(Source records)
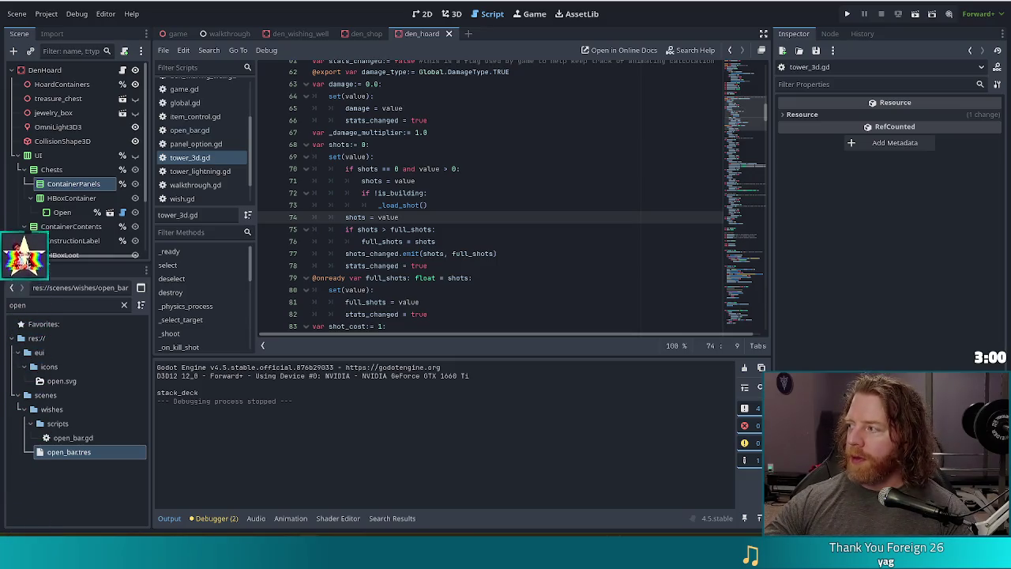
{"action": "key", "text": "alt+Tab"}
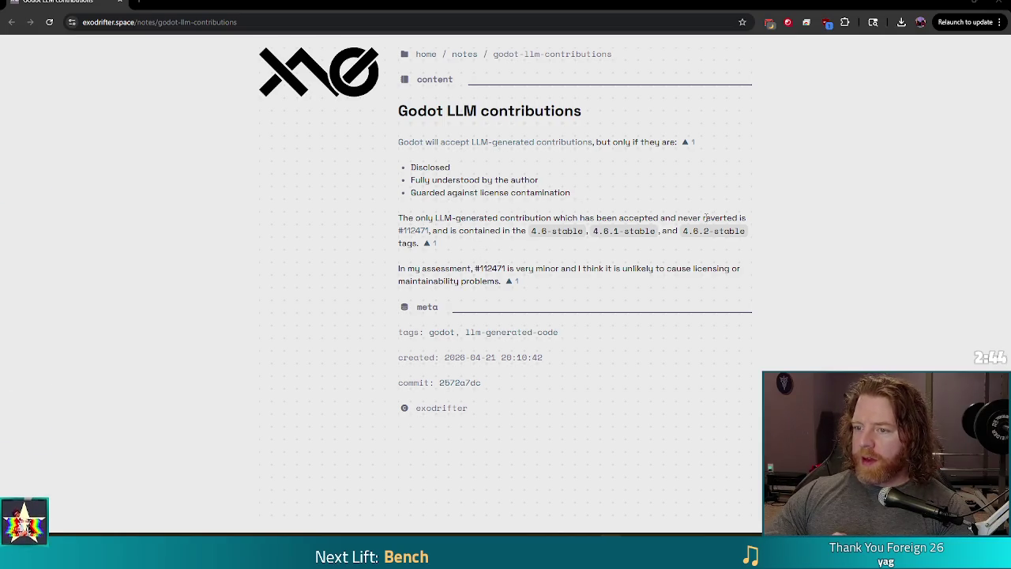
- Bring up the context menu for the #112471 link in the LLM contributions note
{"action": "right_click", "coordinate": [414, 233]}
- Open PR #112471 in a new tab and highlight the 4.6.2-stable and 4.6-stable version tags
{"action": "left_click", "coordinate": [450, 244]}
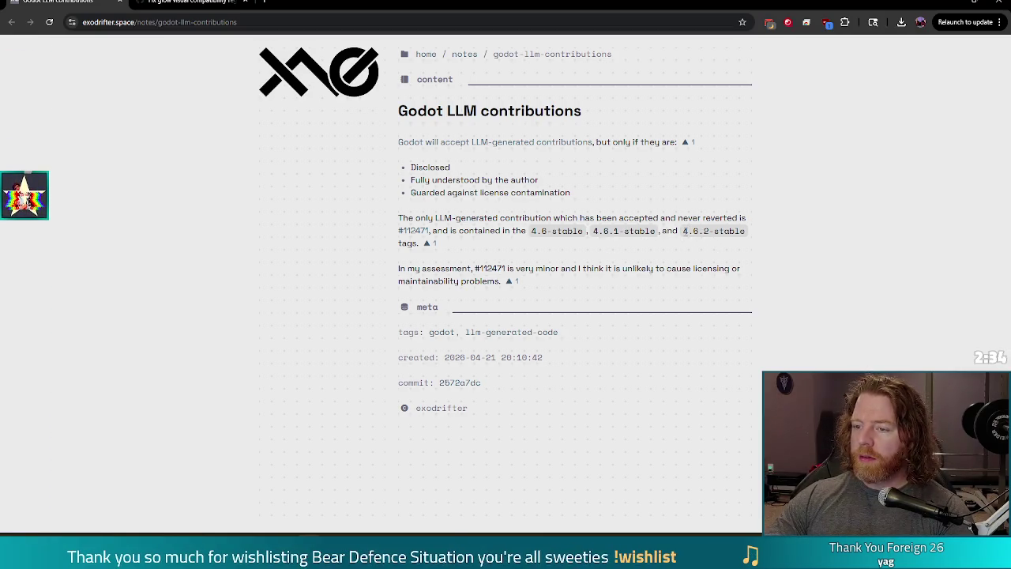
{"action": "left_click_drag", "start_coordinate": [683, 231], "coordinate": [746, 232]}
{"action": "left_click", "coordinate": [592, 265]}
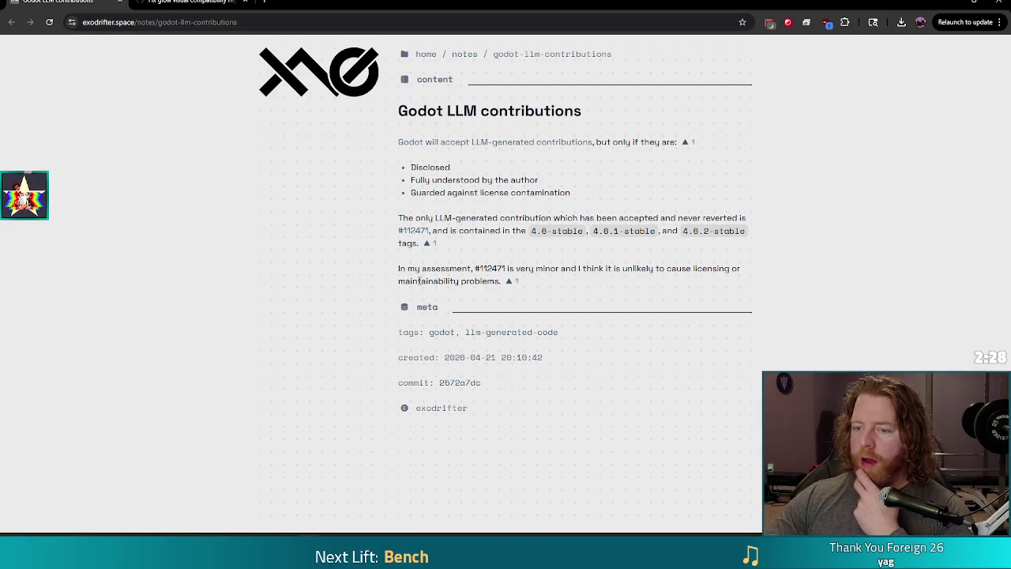
{"action": "left_click_drag", "start_coordinate": [682, 231], "coordinate": [735, 231]}
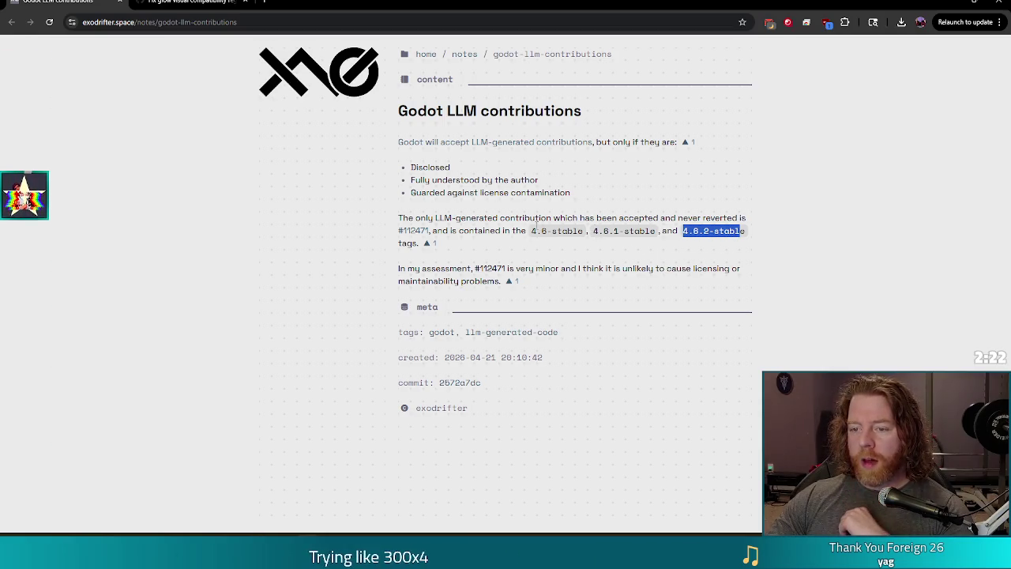
{"action": "left_click_drag", "start_coordinate": [531, 230], "coordinate": [585, 232]}
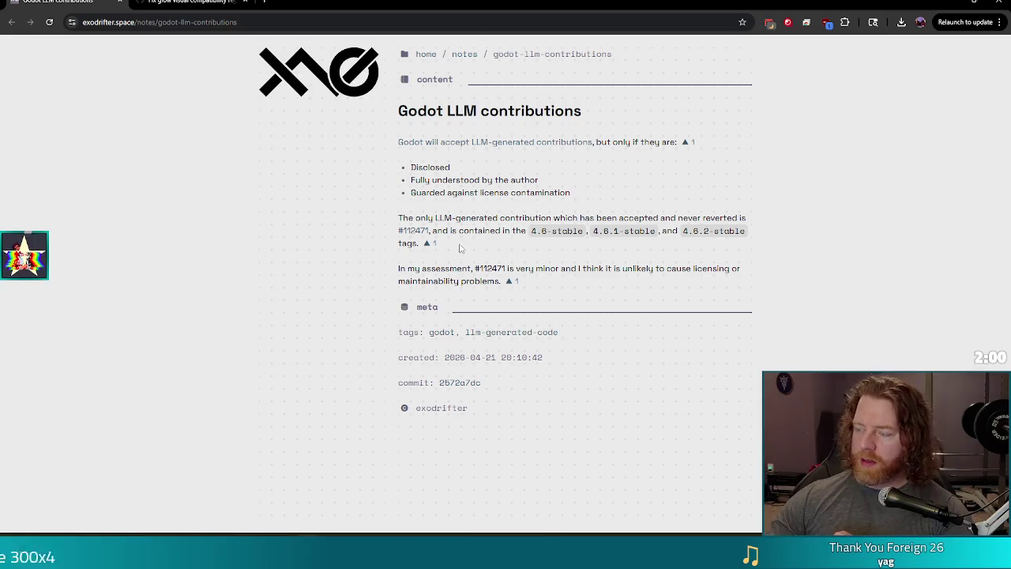
- Highlight the 'In my assessment' paragraph in the note to reread it
{"action": "left_click_drag", "start_coordinate": [527, 283], "coordinate": [398, 268]}
{"action": "left_click", "coordinate": [551, 288]}
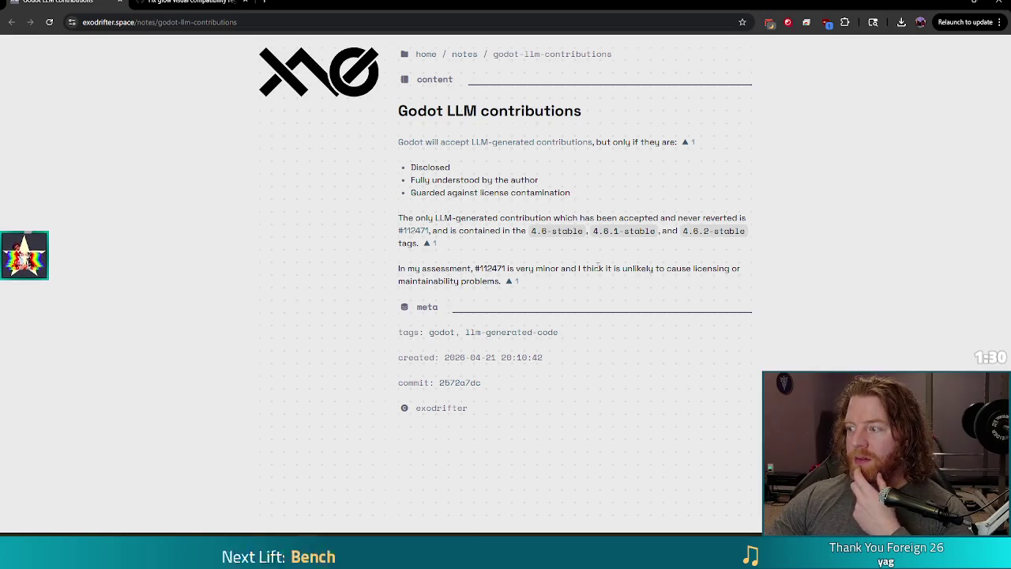
{"action": "key", "text": "ctrl+Tab"}
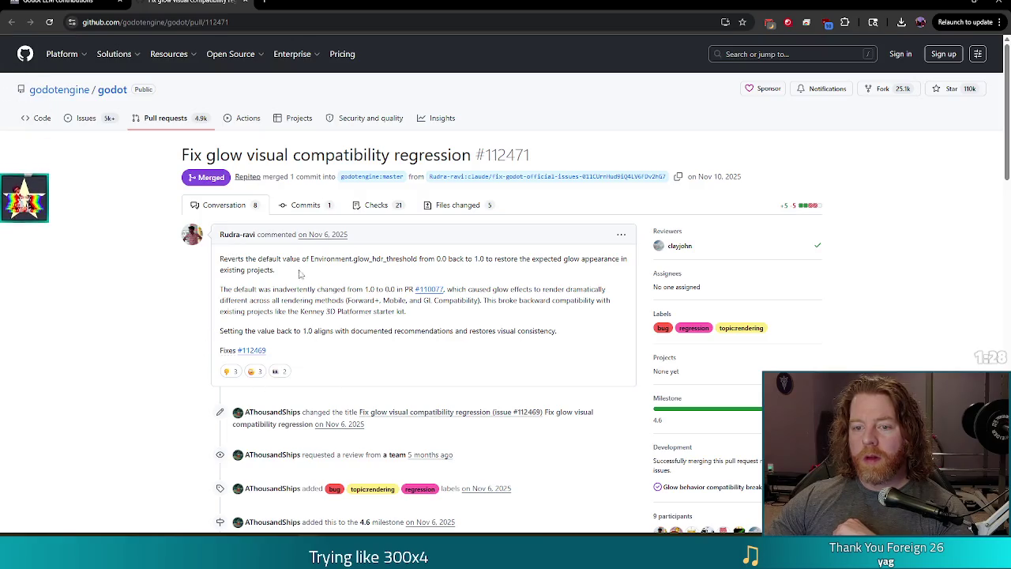
- Scroll through PR #112471's conversation, then return to the LLM contributions note
{"action": "scroll", "coordinate": [211, 316], "scroll_direction": "down", "scroll_amount": 2}
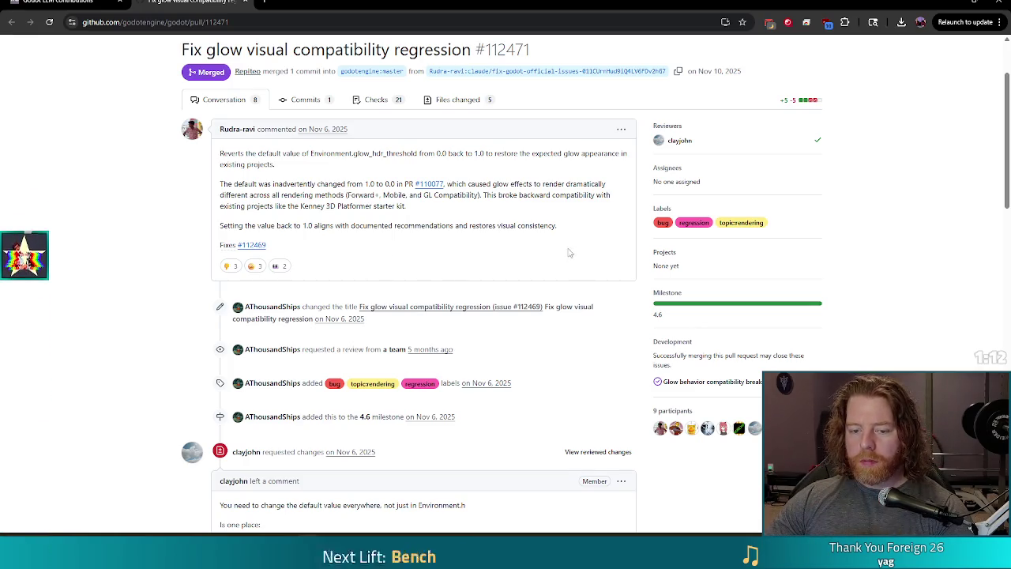
{"action": "scroll", "coordinate": [573, 269], "scroll_direction": "down", "scroll_amount": 2}
{"action": "scroll", "coordinate": [573, 269], "scroll_direction": "down", "scroll_amount": 2}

## WHAT NEEDS TO BE DONE
Without any picture, return exactly the lines of the records above from the first through the line that contains "- Open PR #112471".

## EXERCISE SOLUTION
{"action": "key", "text": "alt+Tab"}
- Bring up the context menu for the #112471 link in the LLM contributions note
{"action": "right_click", "coordinate": [414, 233]}
- Open PR #112471 in a new tab and highlight the 4.6.2-stable and 4.6-stable version tags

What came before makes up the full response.